SQL Commands That Work With This Structure

SQL provides five categories of commands for working with the four-level hierarchy. Each category targets a specific layer of the database structure.

CREATE TABLE — Defining the Schema

The CREATE TABLE statement defines a new table's schema — its name, columns, data types, and constraints. Once created, the schema persists in the database's metadata catalog until explicitly changed or dropped. The table exists as an empty container, ready to receive rows, the moment the CREATE TABLE statement executes successfully.

CREATE TABLE Customers (
    ID      INT          NOT NULL,
    NAME    VARCHAR(100) NOT NULL,
    ADDRESS VARCHAR(200),
    CONSTRAINT pk_customers PRIMARY KEY (ID)
);

INSERT — Adding Rows

The INSERT statement adds one or more rows to an existing table. Each INSERT must provide values that satisfy the table's schema — the correct number of columns, the correct data types, and compliance with all NOT NULL and PRIMARY KEY constraints.

INSERT INTO Customers (ID, NAME, ADDRESS)
VALUES (1, 'Gauss',   '29 Magnetic Street'),
       (2, 'Riemann', '31 Prime Road'),
       (3, 'Hilbert', '37 Vector Space');

SELECT — Querying Rows

The SELECT statement retrieves rows from one or more tables, returning a result set that matches the specified columns and conditions. SELECT is the most frequently used SQL command and the primary focus of this course.

SELECT ID, NAME, ADDRESS
FROM Customers
WHERE ID = 2;

This query returns one row — Riemann at 31 Prime Road — by filtering the Customers table to the row where ID equals 2. The WHERE clause is the condition; the SELECT clause specifies the columns to include in the result; the FROM clause names the table to query.

UPDATE — Modifying Rows

The UPDATE statement modifies the values in one or more existing rows. An UPDATE without a WHERE clause modifies every row in the table — a common and consequential mistake. In production systems, UPDATE statements should always include a WHERE clause that precisely identifies the rows to be changed.

UPDATE Customers
SET ADDRESS = '42 Hilbert Space'
WHERE ID = 3;

DELETE — Removing Rows

The DELETE statement removes one or more rows from a table. Like UPDATE, a DELETE without a WHERE clause removes every row in the table — leaving the table structure intact but empty. The schema and the table itself remain; only the row data is removed.

DELETE FROM Customers
WHERE ID = 1;

Navigating the Four Levels in a SQL Query

Every SQL query you write navigates the four-level hierarchy — database, table, row, column — to locate and retrieve the specific data you need. The SELECT statement makes this navigation explicit in its structure.

Consider the query:

SELECT NAME, ADDRESS
FROM Customers
WHERE ID = 2;

Each clause corresponds to one level of the hierarchy. The FROM Customers clause identifies the table — Level 2. The WHERE ID = 2 clause identifies the row — Level 3, the specific record where ID equals 2. The SELECT NAME, ADDRESS clause identifies the columns — Level 4, the specific attribute values to return from that row.
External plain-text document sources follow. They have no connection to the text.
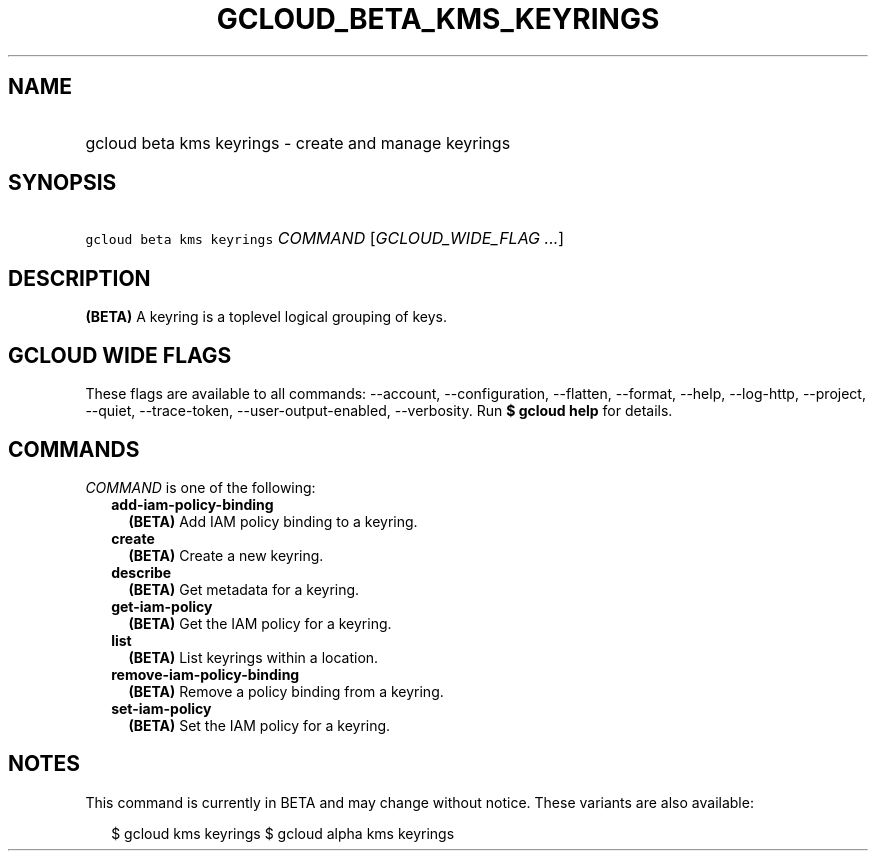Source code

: 
.TH "GCLOUD_BETA_KMS_KEYRINGS" 1



.SH "NAME"
.HP
gcloud beta kms keyrings \- create and manage keyrings



.SH "SYNOPSIS"
.HP
\f5gcloud beta kms keyrings\fR \fICOMMAND\fR [\fIGCLOUD_WIDE_FLAG\ ...\fR]



.SH "DESCRIPTION"

\fB(BETA)\fR A keyring is a toplevel logical grouping of keys.



.SH "GCLOUD WIDE FLAGS"

These flags are available to all commands: \-\-account, \-\-configuration,
\-\-flatten, \-\-format, \-\-help, \-\-log\-http, \-\-project, \-\-quiet,
\-\-trace\-token, \-\-user\-output\-enabled, \-\-verbosity. Run \fB$ gcloud
help\fR for details.



.SH "COMMANDS"

\f5\fICOMMAND\fR\fR is one of the following:

.RS 2m
.TP 2m
\fBadd\-iam\-policy\-binding\fR
\fB(BETA)\fR Add IAM policy binding to a keyring.

.TP 2m
\fBcreate\fR
\fB(BETA)\fR Create a new keyring.

.TP 2m
\fBdescribe\fR
\fB(BETA)\fR Get metadata for a keyring.

.TP 2m
\fBget\-iam\-policy\fR
\fB(BETA)\fR Get the IAM policy for a keyring.

.TP 2m
\fBlist\fR
\fB(BETA)\fR List keyrings within a location.

.TP 2m
\fBremove\-iam\-policy\-binding\fR
\fB(BETA)\fR Remove a policy binding from a keyring.

.TP 2m
\fBset\-iam\-policy\fR
\fB(BETA)\fR Set the IAM policy for a keyring.


.RE
.sp

.SH "NOTES"

This command is currently in BETA and may change without notice. These variants
are also available:

.RS 2m
$ gcloud kms keyrings
$ gcloud alpha kms keyrings
.RE

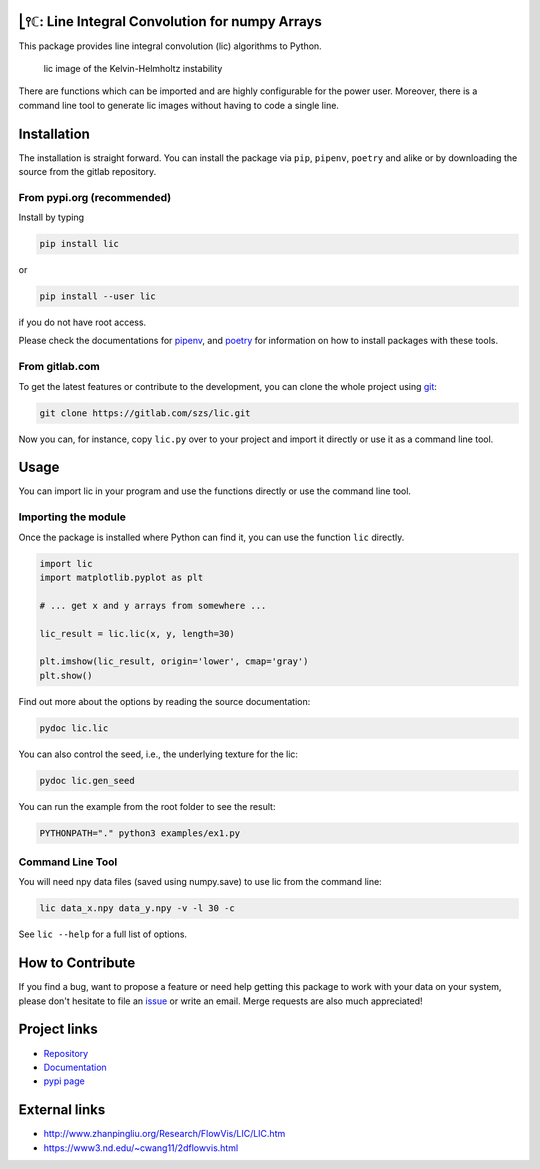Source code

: .. image:: https://img.shields.io/pypi/v/lic?style=flat-square
   :target: https://pypi.org/project/lic/
   :alt: PyPI

.. image:: https://img.shields.io/pypi/l/lic?style=flat-square
   :target: https://gitlab.com/szs/lic/-/raw/master/LICENSE
   :alt: PyPI - License

.. image:: https://img.shields.io/pypi/pyversions/lic?style=flat-square
   :target: https://python.org
   :alt: PyPI - Python Version

.. image:: https://img.shields.io/gitlab/pipeline/szs/lic?style=flat-square
   :target: https://gitlab.com/szs/lic/-/pipelines
   :alt: Gitlab pipeline status

.. image:: https://gitlab.com/szs/lic/badges/master/coverage.svg?style=flat-square
   :target: https://gitlab.com/szs/lic/-/pipelines
   :alt: Coverage

.. image:: https://readthedocs.org/projects/lic/badge/?version=latest
   :target: https://lic.readthedocs.io/en/latest/?badge=latest
   :alt: Documentation Status

⎣⫯ℂ: Line Integral Convolution for numpy Arrays
===============================================

This package provides line integral convolution (lic) algorithms to Python.

.. figure:: https://gitlab.com/szs/lic/-/raw/master/docs/build/html/_images/KH3.png
   :alt: lic image of the Kelvin-Helmholtz instability

   lic image of the Kelvin-Helmholtz instability

There are functions which can be imported and are highly configurable for the power user.
Moreover, there is a command line tool to generate lic images without having to code a single line.

Installation
============

The installation is straight forward. You can install the package via ``pip``, ``pipenv``, ``poetry``
and alike or by downloading the source from the gitlab repository.

From pypi.org (recommended)
---------------------------

Install by typing

.. code-block:: shell

                pip install lic

or

.. code-block:: shell

                pip install --user lic

if you do not have root access.

Please check the documentations for `pipenv <https://pipenv.pypa.io/en/latest/>`_, and
`poetry <https://python-poetry.org/docs/>`_ for information on how to install packages with these tools.


From gitlab.com
---------------

To get the latest features or contribute to the development, you can clone the whole project using
`git <https://git-scm.com/>`_:

.. code-block:: shell

                git clone https://gitlab.com/szs/lic.git

Now you can, for instance, copy ``lic.py`` over to your project and import it directly or use it as a
command line tool.

Usage
=====

You can import lic in your program and use the functions directly or use the command line tool.

Importing the module
--------------------

Once the package is installed where Python can find it, you can use the function ``lic`` directly.

.. code-block:: Python3

                import lic
                import matplotlib.pyplot as plt

                # ... get x and y arrays from somewhere ...

                lic_result = lic.lic(x, y, length=30)

                plt.imshow(lic_result, origin='lower', cmap='gray')
                plt.show()

Find out more about the options by reading the source documentation:

.. code-block:: shell

                pydoc lic.lic

You can also control the seed, i.e., the underlying texture for the lic:

.. code-block:: shell

                pydoc lic.gen_seed

You can run the example from the root folder to see the result:

.. code-block:: shell

                PYTHONPATH="." python3 examples/ex1.py

Command Line Tool
-----------------

You will need npy data files (saved using numpy.save) to use lic from the command line:

.. code-block:: shell

                lic data_x.npy data_y.npy -v -l 30 -c

See ``lic --help`` for a full list of options.

How to Contribute
=================

If you find a bug, want to propose a feature or need help getting this package to work with your data
on your system, please don't hesitate to file an `issue <https://gitlab.com/szs/lic/-/issues>`_ or write
an email. Merge requests are also much appreciated!

Project links
=============

* `Repository <https://gitlab.com/szs/lic>`_
* `Documentation <https://lic.readthedocs.io/en/latest/>`_
* `pypi page <https://pypi.org/project/lic/>`_

External links
==============

* http://www.zhanpingliu.org/Research/FlowVis/LIC/LIC.htm
* https://www3.nd.edu/~cwang11/2dflowvis.html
The database level — Level 1 — is specified implicitly by the database connection. When you connect to the relationaldbdesign database using DBeaver or HeidiSQL, every table reference in your SQL statements is resolved within that database unless you explicitly qualify it otherwise.

This four-level navigation structure — connection establishes the database, FROM identifies the table, WHERE identifies the rows, SELECT identifies the columns — is the foundation of every SQL query you will write in this course, from the simplest single-table SELECT to the most complex multi-table JOIN with aggregation and subqueries. Understanding the hierarchy now means that every new SQL concept introduced in the lessons ahead has a clear structural context to attach to.